Another remedy connection that becomes obvious from the map is that between Leprominium and the various Tuberculinums. Turning to the appropriate section of the book, you will find the Tuberculinums differentiated in great detail, and also Johneinum (from para tuberculosis), proved as a remedy in 2002 by Louis Klein. BCG, the vaccine, is here with a digression as to its suggested protective influence against DPT damage, and to its anti-cancer properties, and so is BCG the (proved) remedy. The connection between Leprosy and Tuberculosis involving an element of cross-immunity and the alternating rise and fall of the two diseases in Europe can be understood by seeing how close to each other the two bacteria are.
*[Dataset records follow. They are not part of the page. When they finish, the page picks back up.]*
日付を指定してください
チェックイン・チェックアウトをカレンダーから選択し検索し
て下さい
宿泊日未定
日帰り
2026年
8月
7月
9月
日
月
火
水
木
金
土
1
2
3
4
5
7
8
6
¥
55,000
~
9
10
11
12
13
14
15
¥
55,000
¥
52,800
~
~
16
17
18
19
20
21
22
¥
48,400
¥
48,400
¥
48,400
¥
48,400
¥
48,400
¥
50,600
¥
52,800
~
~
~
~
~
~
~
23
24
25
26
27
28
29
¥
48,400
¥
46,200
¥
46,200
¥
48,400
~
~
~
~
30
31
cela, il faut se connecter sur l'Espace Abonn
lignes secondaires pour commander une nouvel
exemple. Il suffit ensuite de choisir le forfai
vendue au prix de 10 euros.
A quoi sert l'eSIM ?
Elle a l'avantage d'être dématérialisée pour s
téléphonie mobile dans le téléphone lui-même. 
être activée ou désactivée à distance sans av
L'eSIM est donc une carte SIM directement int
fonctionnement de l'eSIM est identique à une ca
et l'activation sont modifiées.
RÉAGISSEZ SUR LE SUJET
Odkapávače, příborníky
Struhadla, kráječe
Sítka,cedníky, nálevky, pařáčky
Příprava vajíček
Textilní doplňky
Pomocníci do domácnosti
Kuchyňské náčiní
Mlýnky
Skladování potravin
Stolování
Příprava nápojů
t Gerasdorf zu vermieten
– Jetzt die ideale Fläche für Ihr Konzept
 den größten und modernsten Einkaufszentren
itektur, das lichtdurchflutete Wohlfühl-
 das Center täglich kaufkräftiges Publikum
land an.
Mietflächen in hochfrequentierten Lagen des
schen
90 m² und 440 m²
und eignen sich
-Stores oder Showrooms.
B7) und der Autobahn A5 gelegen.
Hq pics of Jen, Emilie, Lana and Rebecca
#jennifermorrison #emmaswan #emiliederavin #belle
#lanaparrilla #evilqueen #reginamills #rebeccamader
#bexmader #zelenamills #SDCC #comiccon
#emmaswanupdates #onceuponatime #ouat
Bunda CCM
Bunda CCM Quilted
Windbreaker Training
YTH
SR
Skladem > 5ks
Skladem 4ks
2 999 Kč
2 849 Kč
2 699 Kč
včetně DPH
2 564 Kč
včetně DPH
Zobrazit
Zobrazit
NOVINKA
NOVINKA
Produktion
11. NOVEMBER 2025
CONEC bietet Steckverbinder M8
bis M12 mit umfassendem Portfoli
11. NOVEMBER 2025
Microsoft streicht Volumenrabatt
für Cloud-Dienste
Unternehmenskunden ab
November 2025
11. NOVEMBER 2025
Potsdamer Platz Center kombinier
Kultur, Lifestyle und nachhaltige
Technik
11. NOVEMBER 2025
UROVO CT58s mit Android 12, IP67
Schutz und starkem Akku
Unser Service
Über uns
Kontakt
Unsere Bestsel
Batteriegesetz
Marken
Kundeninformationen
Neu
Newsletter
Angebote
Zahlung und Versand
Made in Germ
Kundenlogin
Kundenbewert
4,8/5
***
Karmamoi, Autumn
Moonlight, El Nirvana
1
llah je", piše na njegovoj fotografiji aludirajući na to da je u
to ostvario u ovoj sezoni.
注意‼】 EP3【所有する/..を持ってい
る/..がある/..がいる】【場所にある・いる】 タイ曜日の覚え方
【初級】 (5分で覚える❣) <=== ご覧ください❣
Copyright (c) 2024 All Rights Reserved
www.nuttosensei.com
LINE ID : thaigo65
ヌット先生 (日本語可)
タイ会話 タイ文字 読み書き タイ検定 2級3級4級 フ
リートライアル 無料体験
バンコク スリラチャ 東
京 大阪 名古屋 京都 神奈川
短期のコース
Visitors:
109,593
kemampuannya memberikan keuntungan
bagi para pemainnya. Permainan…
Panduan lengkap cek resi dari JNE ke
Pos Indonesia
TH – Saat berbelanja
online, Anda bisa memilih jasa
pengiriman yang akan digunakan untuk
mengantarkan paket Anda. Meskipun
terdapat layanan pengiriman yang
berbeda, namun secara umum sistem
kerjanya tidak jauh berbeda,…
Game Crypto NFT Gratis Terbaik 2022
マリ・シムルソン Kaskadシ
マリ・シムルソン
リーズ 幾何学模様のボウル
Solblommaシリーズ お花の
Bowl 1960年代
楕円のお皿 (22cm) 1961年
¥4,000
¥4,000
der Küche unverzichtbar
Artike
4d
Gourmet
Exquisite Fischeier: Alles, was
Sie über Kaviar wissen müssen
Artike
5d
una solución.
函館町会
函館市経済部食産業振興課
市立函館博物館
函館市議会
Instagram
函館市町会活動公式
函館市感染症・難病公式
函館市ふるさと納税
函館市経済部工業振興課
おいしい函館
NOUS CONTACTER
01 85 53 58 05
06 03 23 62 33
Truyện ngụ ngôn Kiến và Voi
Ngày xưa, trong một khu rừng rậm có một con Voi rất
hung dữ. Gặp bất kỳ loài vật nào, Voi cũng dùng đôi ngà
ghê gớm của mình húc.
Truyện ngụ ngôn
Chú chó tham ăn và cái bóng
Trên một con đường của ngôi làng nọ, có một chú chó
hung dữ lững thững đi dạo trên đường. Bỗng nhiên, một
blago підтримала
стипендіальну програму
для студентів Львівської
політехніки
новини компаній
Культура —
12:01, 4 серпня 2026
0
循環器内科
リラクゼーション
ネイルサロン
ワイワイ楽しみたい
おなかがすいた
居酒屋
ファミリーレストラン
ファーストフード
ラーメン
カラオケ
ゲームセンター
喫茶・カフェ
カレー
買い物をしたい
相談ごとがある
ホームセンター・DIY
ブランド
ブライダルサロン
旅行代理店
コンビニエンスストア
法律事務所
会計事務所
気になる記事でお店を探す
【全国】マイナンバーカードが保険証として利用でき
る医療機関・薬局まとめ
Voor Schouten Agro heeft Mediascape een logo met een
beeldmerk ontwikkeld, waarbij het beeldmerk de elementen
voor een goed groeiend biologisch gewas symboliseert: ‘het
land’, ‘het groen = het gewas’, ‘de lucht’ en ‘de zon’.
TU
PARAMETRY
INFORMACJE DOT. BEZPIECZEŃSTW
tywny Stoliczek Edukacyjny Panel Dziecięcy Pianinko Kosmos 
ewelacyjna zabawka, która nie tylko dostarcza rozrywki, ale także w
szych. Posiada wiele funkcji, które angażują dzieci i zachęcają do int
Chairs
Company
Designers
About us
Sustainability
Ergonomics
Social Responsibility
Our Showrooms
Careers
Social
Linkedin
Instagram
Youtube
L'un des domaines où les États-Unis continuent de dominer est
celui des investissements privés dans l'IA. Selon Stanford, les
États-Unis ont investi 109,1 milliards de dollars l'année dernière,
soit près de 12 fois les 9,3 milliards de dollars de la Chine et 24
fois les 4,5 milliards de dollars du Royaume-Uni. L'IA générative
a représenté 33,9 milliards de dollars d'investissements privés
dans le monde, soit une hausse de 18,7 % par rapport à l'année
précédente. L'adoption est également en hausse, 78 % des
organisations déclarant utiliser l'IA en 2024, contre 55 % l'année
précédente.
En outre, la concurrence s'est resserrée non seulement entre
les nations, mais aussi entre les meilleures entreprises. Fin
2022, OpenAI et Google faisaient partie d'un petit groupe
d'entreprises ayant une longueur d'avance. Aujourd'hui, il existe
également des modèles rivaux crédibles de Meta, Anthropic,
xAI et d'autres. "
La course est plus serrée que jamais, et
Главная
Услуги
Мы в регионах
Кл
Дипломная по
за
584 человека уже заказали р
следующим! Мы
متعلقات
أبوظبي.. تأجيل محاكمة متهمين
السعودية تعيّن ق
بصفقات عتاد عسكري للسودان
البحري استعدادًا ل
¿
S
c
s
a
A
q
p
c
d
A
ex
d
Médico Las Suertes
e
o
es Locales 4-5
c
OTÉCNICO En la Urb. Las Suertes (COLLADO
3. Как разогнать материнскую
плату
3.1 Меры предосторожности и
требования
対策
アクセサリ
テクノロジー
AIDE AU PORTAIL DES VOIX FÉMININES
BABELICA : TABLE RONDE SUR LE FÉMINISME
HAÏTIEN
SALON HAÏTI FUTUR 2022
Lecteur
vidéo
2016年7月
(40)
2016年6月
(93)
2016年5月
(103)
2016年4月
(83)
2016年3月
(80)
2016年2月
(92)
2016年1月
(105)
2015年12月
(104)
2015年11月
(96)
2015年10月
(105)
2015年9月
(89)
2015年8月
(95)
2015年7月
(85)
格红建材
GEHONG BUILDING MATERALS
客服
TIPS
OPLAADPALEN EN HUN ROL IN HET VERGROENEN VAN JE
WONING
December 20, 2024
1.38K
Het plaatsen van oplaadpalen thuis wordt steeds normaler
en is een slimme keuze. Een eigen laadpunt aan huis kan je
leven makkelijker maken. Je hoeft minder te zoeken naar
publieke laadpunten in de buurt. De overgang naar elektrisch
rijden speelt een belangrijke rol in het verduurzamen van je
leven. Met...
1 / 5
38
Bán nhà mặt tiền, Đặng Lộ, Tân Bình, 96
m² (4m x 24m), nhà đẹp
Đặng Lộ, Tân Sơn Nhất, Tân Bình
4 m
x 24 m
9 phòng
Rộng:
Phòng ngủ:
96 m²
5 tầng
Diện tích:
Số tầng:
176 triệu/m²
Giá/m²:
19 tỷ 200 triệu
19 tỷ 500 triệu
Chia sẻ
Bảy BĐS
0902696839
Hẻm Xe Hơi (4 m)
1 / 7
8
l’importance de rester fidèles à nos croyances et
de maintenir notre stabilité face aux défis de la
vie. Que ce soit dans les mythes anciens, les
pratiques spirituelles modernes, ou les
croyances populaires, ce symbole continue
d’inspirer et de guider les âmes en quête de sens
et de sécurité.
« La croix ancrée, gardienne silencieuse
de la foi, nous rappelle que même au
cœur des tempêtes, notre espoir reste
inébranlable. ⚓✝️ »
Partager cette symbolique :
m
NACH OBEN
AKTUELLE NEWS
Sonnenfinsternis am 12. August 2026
Leprominium is then compared to Syphilinum, Carcinosin and Tuberculinum; the mentals are very different from all those, incidentally, but I think the point is that there is no a priori reason why it shouldn't be as great a nosode as the others. The fact that we all use one particular nosode from a bacterial species, is a bit like always using Lachesis when another snake remedy, albeit with many common snakey symptoms, may well be more appropriate. The first remedy becomes the polychrest almost by default.
And then there are the viruses - little strands of nucleic acid categorised in part by the number of strands of DNA and RNA, stimulants to, evolutionary change and adaptation as'well as illness. Now I hadn't realised that Chicken pox (Varicella) would be in a different group from Smallpox (Variolinum). There may not be any significance in this but I suspect the early practitioners who recommended Variolinum as prophylactic and treatment for chicken pox were unaware of the distinction: the chicken pox and herpes viruses actually look more like the glandular fever virus. I am not saying that the form of a virus determines how we should use the nosode but it does provide food for thought and channels for further investigation.
To conclude, Monera is a highly ordered ramble along which you can probably find all you want to know about bacteriological and virological disease and the history and materia medica of nosodes of all kinds. It is brilliant! The book is a real classic.
Are you still holding on to that thought? I am not sure where it will get you, but it is an impressive fact, isn't it?